Her eyes are twin pools of molten gold, and they lock onto Finnian with a hunger that makes my chaotic soul purr.
“Stay back!” Cormac shrieks, throwing a pathetic bolt of stolen light at her.
It bounces off her scales with a musical ping. Nyssa doesn’t even flinch. She opens her mouth, filled with far too many teeth, and lets out a hiss that vibrates in my molars.
“She’s going to eat them,” Voren notes, sounding mildly impressed.
“Nyssa!” Tabitha barks, trying to get her attention.
Nyssa ignores the witch entirely. She lunges.
It’s faster than thought, a blur of steel and rage.
Finnian screams, scrambling backwards on his arse, but he’s not fast enough.
She strikes, not to bite, but to slam her massive head into his chest, launching him across the room like a ragdoll.
He hits the far wall with a crunch that I feel in my bones.
“Ouch.”
“We need to stop her,” Dreven says, going all commander-in-chief. “If she kills them in this form, even knowing what they did, she will feel guilt over it.”
“Nah,” I say. “She won’t.”
“She will,” Voren says, siding with Dreven. “That thing is clearly not her. It doesn’t have her rationale or her control.”
I flinch when Cormac sails over my head with a cry.
“Okay, I see your point,” I concede. “But how do we stop her?”
“We don’t,” Dreven says, shaking his head. “We can’t stop the god of the Divine Ruins.”
“So, what then?” I snap.
“We need to get her to stop herself,” Voren says.
“Easier said than done,” I point out, dodging a chunk of masonry dislodged by her tail.
Cormac is trying to crawl away, looking like a stepped-on beetle. Nyssa coils, raising that massive, metallic head to strike.
“Right,” I mutter, cracking my knuckles. “Here goes nothing.”

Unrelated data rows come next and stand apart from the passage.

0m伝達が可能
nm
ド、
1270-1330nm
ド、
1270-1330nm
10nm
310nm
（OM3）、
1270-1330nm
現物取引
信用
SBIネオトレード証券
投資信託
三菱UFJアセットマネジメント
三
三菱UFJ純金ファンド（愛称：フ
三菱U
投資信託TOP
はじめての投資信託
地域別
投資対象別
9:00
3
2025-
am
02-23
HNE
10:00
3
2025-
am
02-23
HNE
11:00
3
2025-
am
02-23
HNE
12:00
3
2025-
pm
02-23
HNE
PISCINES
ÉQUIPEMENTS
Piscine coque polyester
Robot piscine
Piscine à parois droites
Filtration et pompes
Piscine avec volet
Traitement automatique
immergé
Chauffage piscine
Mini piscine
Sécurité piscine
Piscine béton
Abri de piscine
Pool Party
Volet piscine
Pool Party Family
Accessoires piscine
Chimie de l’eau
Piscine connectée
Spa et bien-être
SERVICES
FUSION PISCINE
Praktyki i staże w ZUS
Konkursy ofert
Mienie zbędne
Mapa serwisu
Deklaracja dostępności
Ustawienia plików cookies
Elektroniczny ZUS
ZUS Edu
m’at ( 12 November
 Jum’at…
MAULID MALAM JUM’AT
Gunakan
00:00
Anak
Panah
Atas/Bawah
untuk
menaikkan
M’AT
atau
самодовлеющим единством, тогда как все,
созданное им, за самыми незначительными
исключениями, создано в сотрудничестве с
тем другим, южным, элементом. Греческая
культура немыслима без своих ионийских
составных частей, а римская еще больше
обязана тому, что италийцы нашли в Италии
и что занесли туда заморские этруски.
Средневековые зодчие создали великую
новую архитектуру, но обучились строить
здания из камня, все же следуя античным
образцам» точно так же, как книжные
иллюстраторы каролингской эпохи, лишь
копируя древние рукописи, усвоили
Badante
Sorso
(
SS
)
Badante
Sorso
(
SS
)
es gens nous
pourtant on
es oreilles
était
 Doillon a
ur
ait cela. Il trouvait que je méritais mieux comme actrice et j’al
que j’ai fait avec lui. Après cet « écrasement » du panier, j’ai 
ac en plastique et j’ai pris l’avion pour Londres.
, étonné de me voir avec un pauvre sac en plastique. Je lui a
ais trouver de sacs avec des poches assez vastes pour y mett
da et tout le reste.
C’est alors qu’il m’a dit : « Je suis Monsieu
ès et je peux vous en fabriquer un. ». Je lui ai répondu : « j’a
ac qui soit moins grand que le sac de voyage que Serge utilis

I don’t throw fire. I don’t warp gravity. I just step directly between the trembling ex-slayer and the death sentence looming over him.
The snake freezes.
“Hey,” I say, keeping my voice steady, so I don’t panic her. “You squash him, you have to squash me.”
She hisses, the sound vibrating through my ribcage. Her golden eyes narrow, the vertical slits dilating as she focuses on me instead of the prey. It’s a toss-up whether she recognises me or is deciding if I’m as tasty as the ex-slayer she’s trying to kill.
“I know,” I continue, taking a daring step closer. “He deserves it. He deserves worse. But you’re Nyssa Vale, not just a shiny weapon.”
She hisses again and rears up, clearly intending to go over me.